Has Charles Busch, the purveyor of camp classics like Vampire Lesbians of Sodom and Die Mommie Die, gone high-brow? His latest comedy, Ibsen’s Ghost, steers away from familiar Hollywood tropes for that revered theatrical innovator, Henrik Ibsen. The 19th-century Norwegian playwright had a sensibility that was grounded in realism, far from the winking, drag-wearing camp approach of Busch. Still the two share an eagerness for envelope-pushing shock value — which ought to have been enough to elevate this comedy, which opened Thursday at Off Broadway’s Primary Stages at 59E59 Theaters.
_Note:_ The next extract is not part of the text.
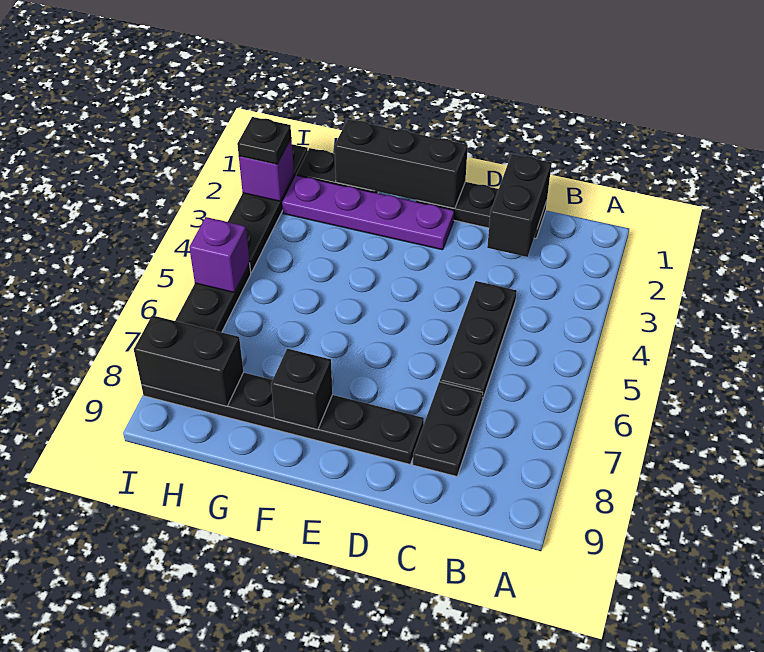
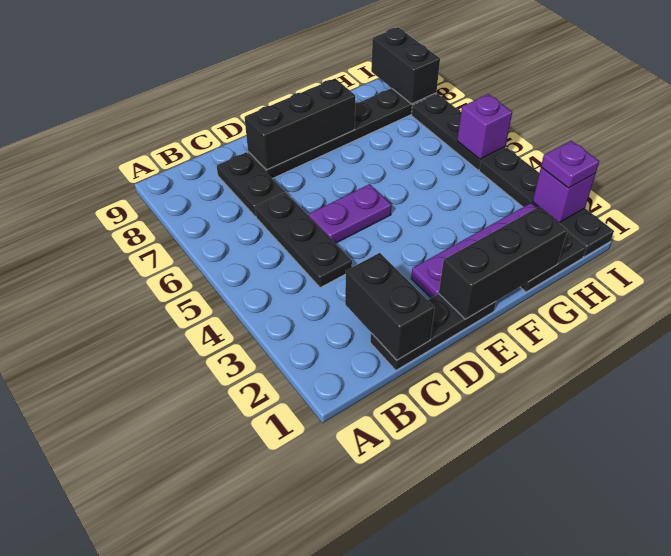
none -> purple 1x2 plate [309,184,392,243]
black 1x1 brick [271,349,333,430] -> black 1x3 brick [245,78,355,170]
black 1x2 brick [134,315,244,406] -> black 1x2 brick turned to [371,28,440,104]
black 1x1 plate [237,117,291,164] -> purple 1x1 plate [541,141,599,188]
Busch stars as Suzannah Ibsen, widow of the great playwright, who struggles to maintain her husband’s legacy and expensive home, which is given a storybook stateliness in Shoko Kambara’s set design. The great man’s longtime publisher (Christopher Borg, a Busch regular) rejects her cache of banal domestic correspondence, her prolifically literary stepmother (Judy Kaye, in fine form) needles her about her life, and her long-suffering maid (the hilarious Jen Cody) stumbles about with a severe limp that has “evolved into a vaudeville routine.” Then one of Henrik’s former mistresses (Jennifer Van Dyck) arrives with a plan to publish a book proclaiming herself as the model for Nora in A Doll’s House — a claim that Suzannah had reserved for herself. And a strapping sailor (Thomas Gibson, game but unconvincing) washes up and makes googly eyes at Suzannah, an overture she welcomes despite the fact that he’s Henrik’s illegitimate son.
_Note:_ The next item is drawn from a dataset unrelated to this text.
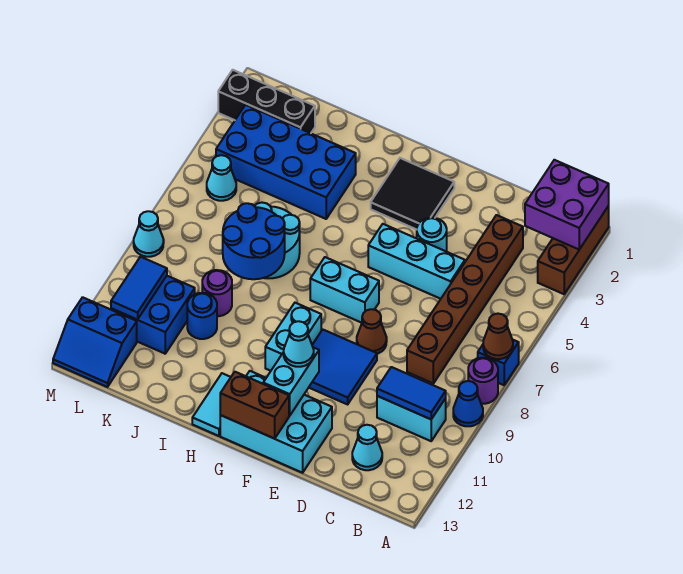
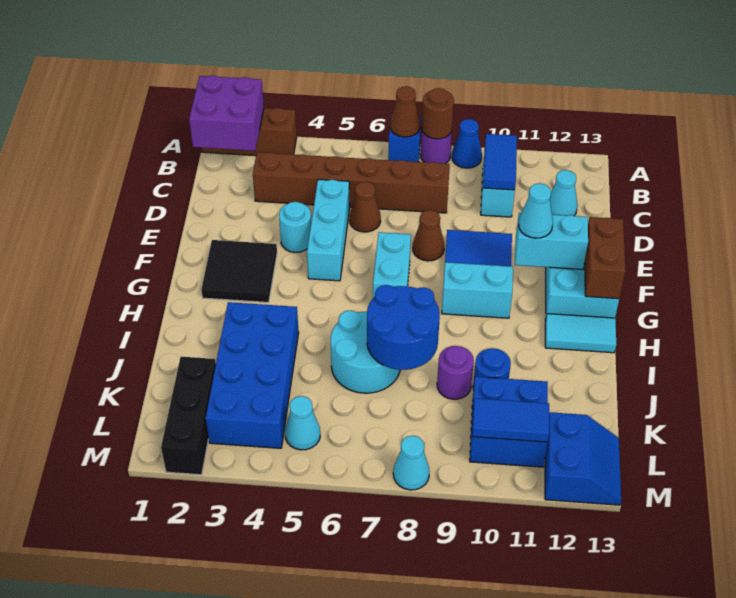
none -> brown 1x1 round brick [422,88,454,139]
none -> brown 1x1 cone [350,182,381,232]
Busch’s writing, while studded with witty rejoinders, seems constrained by the loftiness of the inspiration, an effect that is further enhanced by Carl Andress’s demure direction. Even the late arrival of a clairvoyant exterminator dubbed the Rat Wife (also played by Borg) does little to catapult the plot into over-the-top hilarity. Ibsen’s Ghost elicits smiles, even the occasional chuckle, but never unbridled laughter.